Metamath Proof Explorer

Theorem hoidifhspval3

Description: D is a function that returns the representation of the left side of the difference of a half-open interval and a half-space.

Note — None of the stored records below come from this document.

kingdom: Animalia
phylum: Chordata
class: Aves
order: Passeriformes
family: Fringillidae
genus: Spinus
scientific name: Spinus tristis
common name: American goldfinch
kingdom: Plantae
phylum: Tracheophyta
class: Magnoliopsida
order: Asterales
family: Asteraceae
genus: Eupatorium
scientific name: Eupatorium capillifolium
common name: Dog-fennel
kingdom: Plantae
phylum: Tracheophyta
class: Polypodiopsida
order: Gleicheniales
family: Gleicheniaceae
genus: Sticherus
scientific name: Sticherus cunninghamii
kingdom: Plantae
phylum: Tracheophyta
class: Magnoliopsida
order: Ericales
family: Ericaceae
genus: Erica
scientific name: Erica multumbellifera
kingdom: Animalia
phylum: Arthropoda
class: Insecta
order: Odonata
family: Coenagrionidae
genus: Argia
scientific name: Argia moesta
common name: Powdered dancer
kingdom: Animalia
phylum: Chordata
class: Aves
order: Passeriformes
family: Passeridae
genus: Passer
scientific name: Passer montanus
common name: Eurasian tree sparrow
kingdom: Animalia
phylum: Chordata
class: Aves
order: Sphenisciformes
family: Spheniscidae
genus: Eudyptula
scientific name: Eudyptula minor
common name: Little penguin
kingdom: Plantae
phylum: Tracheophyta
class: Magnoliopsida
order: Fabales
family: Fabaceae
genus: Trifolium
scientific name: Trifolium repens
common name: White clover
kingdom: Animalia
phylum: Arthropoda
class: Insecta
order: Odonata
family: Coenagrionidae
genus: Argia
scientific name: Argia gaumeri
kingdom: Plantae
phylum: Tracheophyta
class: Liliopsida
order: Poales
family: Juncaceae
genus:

Used in Lemma 115F of Fremlin1 p. 31 . (Contributed by Glauco Siliprandi, 24-Dec-2020)

		Ref	Expression
	Hypotheses	hoidifhspval3.d	$⊢ D = (x \in ℝ ⟼ (a \in (ℝ^{X}) ⟼ (k \in X ⟼ if (k = K, if (x \leq a (k), a (k), x), a (k)))))$
		hoidifhspval3.y	$⊢ φ \to Y \in ℝ$
		hoidifhspval3.x	$⊢ φ \to X \in V$
		hoidifhspval3.a	$⊢ φ \to A : X ⟶ ℝ$
		hoidifhspval3.j	$⊢ φ \to J \in X$
	Assertion	hoidifhspval3	$⊢ φ \to D (Y) (A) (J) = if (J = K, if (Y \leq A (J), A (J), Y), A (J))$

Proof

Step	Hyp	Ref	Expression
1		hoidifhspval3.d	$⊢ D = (x \in ℝ ⟼ (a \in (ℝ^{X}) ⟼ (k \in X ⟼ if (k = K, if (x \leq a (k), a (k), x), a (k)))))$
2		hoidifhspval3.y	$⊢ φ \to Y \in ℝ$
3		hoidifhspval3.x	$⊢ φ \to X \in V$
4		hoidifhspval3.a	$⊢ φ \to A : X ⟶ ℝ$
5		hoidifhspval3.j	$⊢ φ \to J \in X$
6	1 2 3 4	hoidifhspval2	$⊢ φ \to D (Y) (A) = (k \in X ⟼ if (k = K, if (Y \leq A (k), A (k), Y), A (k)))$
7		eqeq1	$⊢ k = J \to (k = K \leftrightarrow J = K)$
8		fveq2	$⊢ k = J \to A (k) = A (J)$
9	8	breq2d	$⊢ k = J \to (Y \leq A (k) \leftrightarrow Y \leq A (J))$
10	9 8	ifbieq1d	$⊢ k = J \to if (Y \leq A (k), A (k), Y) = if (Y \leq A (J), A (J), Y)$
11	7 10 8	ifbieq12d	$⊢ k = J \to if (k = K, if (Y \leq A (k), A (k), Y), A (k)) = if (J = K, if (Y \leq A (J), A (J), Y), A (J))$
12	11	adantl	$⊢ (φ \land k = J) \to if (k = K, if (Y \leq A (k), A (k), Y), A (k)) = if (J = K, if (Y \leq A (J), A (J), Y), A (J))$
13		fvexd	$⊢ φ \to A (J) \in V$
14	2	elexd	$⊢ φ \to Y \in V$
15	13 14	ifcld	$⊢ φ \to if (Y \leq A (J), A (J), Y) \in V$
16	15 13	ifcld	$⊢ φ \to if (J = K, if (Y \leq A (J), A (J), Y), A (J)) \in V$
17	6 12 5 16	fvmptd	$⊢ φ \to D (Y) (A) (J) = if (J = K, if (Y \leq A (J), A (J), Y), A (J))$